A visit to Tinder on Sunday night reveled spiked traffic. The app was experiencing something called a swipe surge, which happens during music festivals, and spring break, and, apparently, shelter-in-place orders. While some dudes were cracking jokes about COVID-19 in their bios (that’s gross, don’t do that), others sweetly suggested becoming quarantine pen pals.

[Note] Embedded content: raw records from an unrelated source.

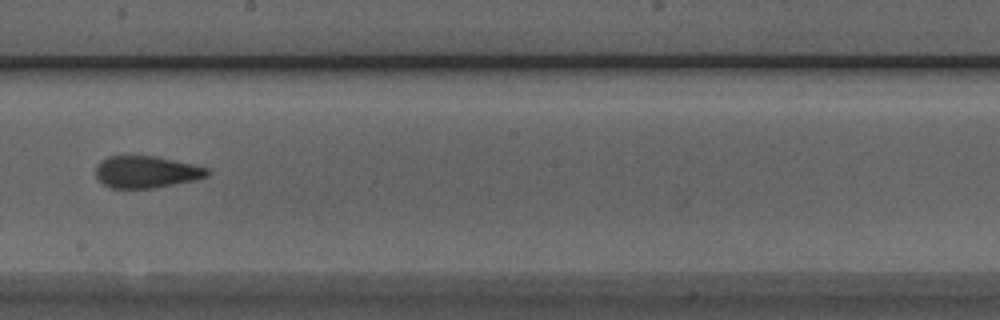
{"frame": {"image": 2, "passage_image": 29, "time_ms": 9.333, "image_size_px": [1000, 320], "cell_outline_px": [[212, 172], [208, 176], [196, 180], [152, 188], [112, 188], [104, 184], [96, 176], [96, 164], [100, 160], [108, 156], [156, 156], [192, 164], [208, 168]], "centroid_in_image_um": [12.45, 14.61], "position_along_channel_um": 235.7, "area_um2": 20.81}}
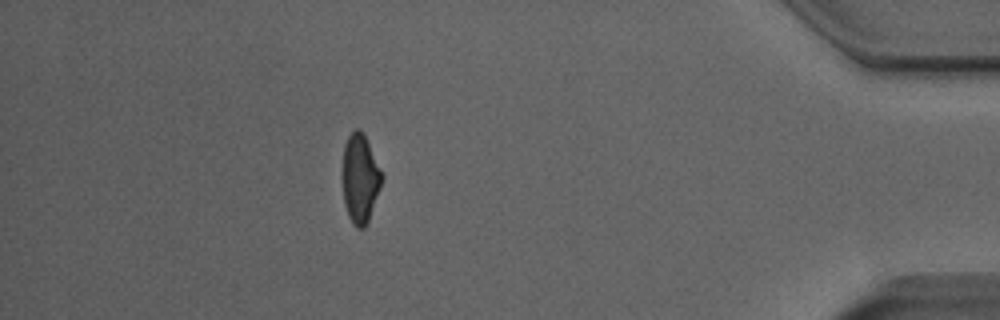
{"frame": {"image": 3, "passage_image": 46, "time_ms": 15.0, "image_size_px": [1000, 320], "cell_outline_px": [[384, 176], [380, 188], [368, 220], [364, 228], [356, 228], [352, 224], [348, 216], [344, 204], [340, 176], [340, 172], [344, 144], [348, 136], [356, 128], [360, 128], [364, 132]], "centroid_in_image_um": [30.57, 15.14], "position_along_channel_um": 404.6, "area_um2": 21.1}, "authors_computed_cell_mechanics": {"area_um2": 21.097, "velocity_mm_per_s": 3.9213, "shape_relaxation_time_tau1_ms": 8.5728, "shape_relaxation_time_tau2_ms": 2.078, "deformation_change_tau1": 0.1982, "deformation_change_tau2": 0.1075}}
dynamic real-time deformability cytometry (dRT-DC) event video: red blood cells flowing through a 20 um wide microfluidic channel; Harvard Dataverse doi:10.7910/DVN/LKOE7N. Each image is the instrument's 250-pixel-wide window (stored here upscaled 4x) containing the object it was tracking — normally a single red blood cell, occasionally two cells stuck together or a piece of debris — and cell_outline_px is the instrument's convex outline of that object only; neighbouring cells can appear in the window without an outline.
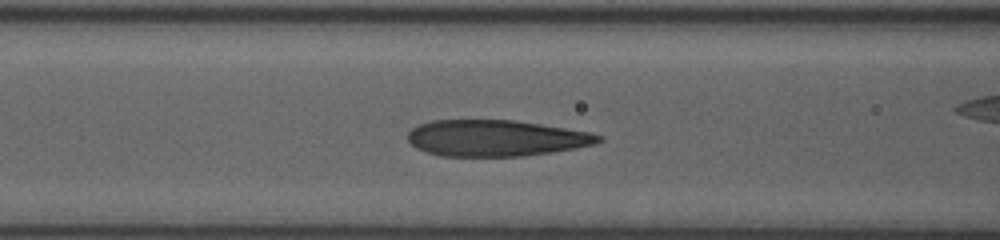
{"species": "human", "species_latin": "Homo sapiens", "temperature_condition": "room temperature", "stored_images_in_passage": 38, "camera_frame_rate_fps": 3000, "um_per_image_px": 0.085, "donor": {"sex": "female"}, "frame": {"image": 1, "passage_image": 14, "time_ms": 4.333, "image_size_px": [1000, 240], "cell_outline_px": [[604, 140], [596, 144], [552, 152], [524, 156], [440, 156], [416, 148], [408, 140], [408, 132], [412, 128], [420, 124], [432, 120], [512, 120], [540, 124], [588, 132], [604, 136]], "centroid_in_image_um": [42.15, 11.74], "position_along_channel_um": 124.4, "area_um2": 40.23}}
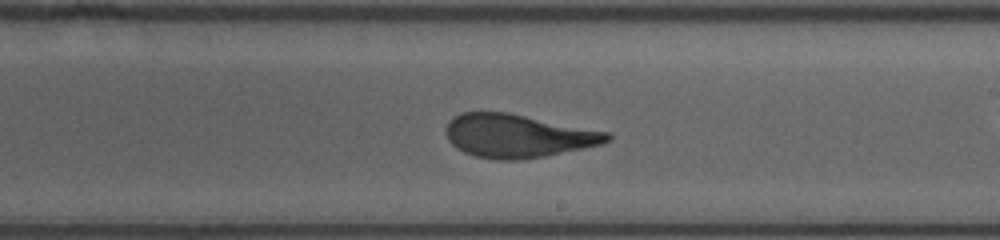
{"frame": {"image": 2, "passage_image": 23, "time_ms": 7.333, "image_size_px": [1000, 240], "cell_outline_px": [[612, 140], [600, 144], [584, 148], [524, 160], [496, 160], [476, 156], [464, 152], [456, 148], [448, 140], [444, 128], [448, 120], [460, 112], [508, 112], [608, 132], [612, 136]], "centroid_in_image_um": [43.97, 11.55], "position_along_channel_um": 245.0, "area_um2": 40.86}}
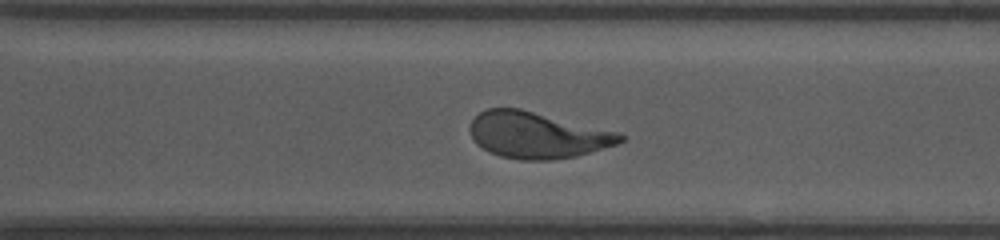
{"frame": {"image": 3, "passage_image": 29, "time_ms": 9.333, "image_size_px": [1000, 240], "cell_outline_px": [[624, 140], [616, 144], [576, 156], [552, 160], [520, 160], [500, 156], [488, 152], [476, 144], [468, 128], [472, 120], [480, 112], [488, 108], [520, 108], [620, 132], [624, 136]], "centroid_in_image_um": [45.64, 11.48], "position_along_channel_um": 325.0, "area_um2": 40.63}, "authors_computed_cell_mechanics": {"area_um2": 41.1536, "velocity_mm_per_s": 4.0266, "shape_relaxation_time_tau1_ms": 5.7496, "shape_relaxation_time_tau2_ms": 0.8404, "deformation_change_tau1": 0.2387, "deformation_change_tau2": 0.0859}}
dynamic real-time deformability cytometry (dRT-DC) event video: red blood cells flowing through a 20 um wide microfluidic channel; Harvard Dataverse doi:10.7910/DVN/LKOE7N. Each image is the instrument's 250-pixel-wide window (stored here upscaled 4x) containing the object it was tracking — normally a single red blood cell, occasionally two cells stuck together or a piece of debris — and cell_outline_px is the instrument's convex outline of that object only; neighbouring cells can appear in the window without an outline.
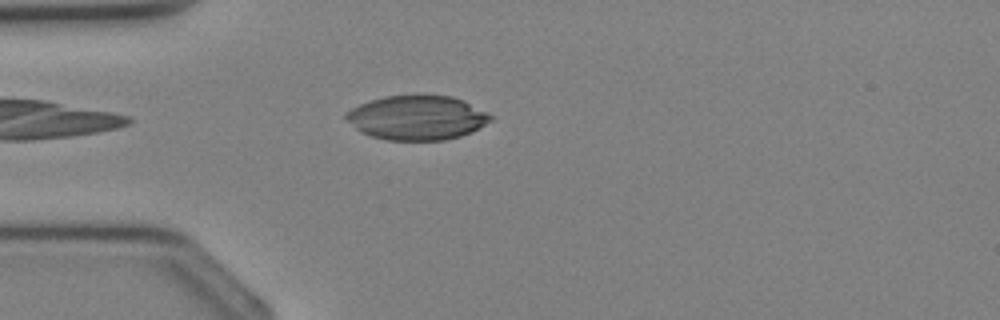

Life may seem lonely for a single person right now, but it’s heartening to know that people are staying in and doing the right thing. To all of the other singles out there, I commend you. To all of the people who are partnered up, I’d like to encourage you to check on your friends who aren’t.
We’ll get through this together. And when we do, there will be plenty of in-person love waiting for us on the other side.